If you've ever asked Amazon Alexa for a weather report or told your Google Home to set a timer, then you've used speech technology. Speech technology is making its way into the enterprise, from contact centers to personal digital assistants. As the technology matures and vendors try to differentiate themselves, new use cases arise.
Speech technology is a catch-all term for any technology that interacts with audible speech. Most speech technology-enabled tools and applications use a combination of the different types of available technologies. This mini glossary will help you navigate speech technology concepts and their enterprise use cases.
Under the hood of speech technology
AI. AI-enabled machines learn, reason and self-correct with the intention to simulate human intelligence. For speech technology, AI adds a layer of automation to call centers by recognizing pertinent information from a call and choosing the best place to route the call. AI-driven speech recognition can also identify patterns, allowing applications to make suggestions based on what is said during a call, using speech recognition, machine learning and in some cases natural language generation or sentiment analysis.

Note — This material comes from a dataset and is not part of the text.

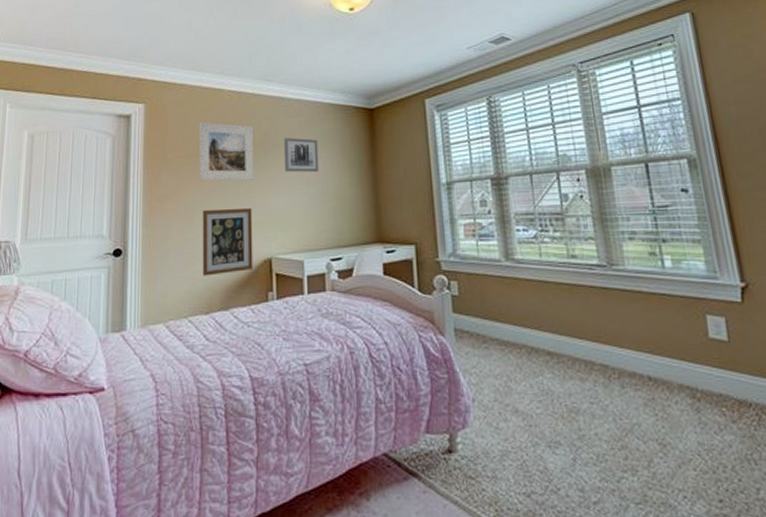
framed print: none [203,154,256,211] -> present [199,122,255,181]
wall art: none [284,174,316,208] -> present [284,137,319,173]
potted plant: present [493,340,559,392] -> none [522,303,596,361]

Machine learning. Algorithms that allow machines to become more accurate and predictive without explicit programing are using machine learning. For speech technology, machine learning can be used with language analysis in contact centers to predict the outcome of a call by recognizing verbal patterns and reacting accordingly. Each interaction machine learning-enabled tools have improves an application's accuracy. Machine learning in speech technology relies primarily on deep learning models to sort through the many variables of spoken language and then process the data to improve future performance.
Natural language processing. NLP is a computer's ability to understand language. Spoken language is nuanced and doesn't fall into the highly specified programing inputs that computers typically use to function. Nuanced language and speech patterns make NLP a particularly difficult technology to program successfully. NLP analyzes both syntax and semantic meaning to deliver on a complex understanding of spoken language. NLP can recognize words based on context, categorize words into groups and use a database to determine the semantics behind the words. More mature NLP technology uses deep learning to analyze speech patterns and improve upon itself for future interactions.
Speech recognition. Speech recognition is a machine's ability to convert spoken language into a format that machines can process, but its capabilities can vary greatly. Limited speech recognition may only recognize specific words and phrases for use cases like interactive voice response (IVR) systems. More sophisticated versions can recognize natural speech for advanced use cases, including call routing, speech-to-text and voice search. Accuracy for these use cases is improving rapidly, but it will be some time before it truly mimics the accuracy of another person.
Speech analytics. Speech analytics pairs with speech recognition to locate the useful information from an audio input. Speech analysis can recognize words, audio patterns, and can even detect emotional markers in a person's voice. Speech analytics is used in contact centers as a means to identify the reason for a call, as well as the caller's mood. Most business cases for speech analytics revolve around improving customer interactions through call data collection.
Use cases for speech technology
Text-to-speech (TTS) and speech-to-text. Applications that synthesize audio from text inputs are considered TTS applications. For the enterprise, TTS is used in voice-enabled emails and other hands-free messaging applications. Speech-to-text is the reverse where audio inputs are converted into visual text. Speech-to-text is used for transcription and dictation tools. Both use cases involve speech recognition technology to identify words and convert them to the appropriate method of delivery.
Chatbot. Chatbots are programs that communicate through audio or text with a person or another machine. Chatbots rely on NLP engines and machine learning to mimic the complexity of human speech. A popular business case for chatbots is in contact centers to streamline operations and conserve agent resources. Chatbots that use machine learning and AI are able to build on each interaction to improve the user experience. Overall, chatbots can offer a more contextualized interaction than a simple IVR system.
Voice assistant. Similar to chatbots, voice assistants use NLP to help users in voice recognition environments. Consumers are likely familiar with the Amazon Alexa and Google Home voice assistants, but digital voice assistants are also finding their way into the enterprise. Most voice assistants operate on a command-response principle. As AI capabilities mature, voice assistants built with cognitive computing can perform more complex multi-step tasks such as booking appointments or purchasing tickets.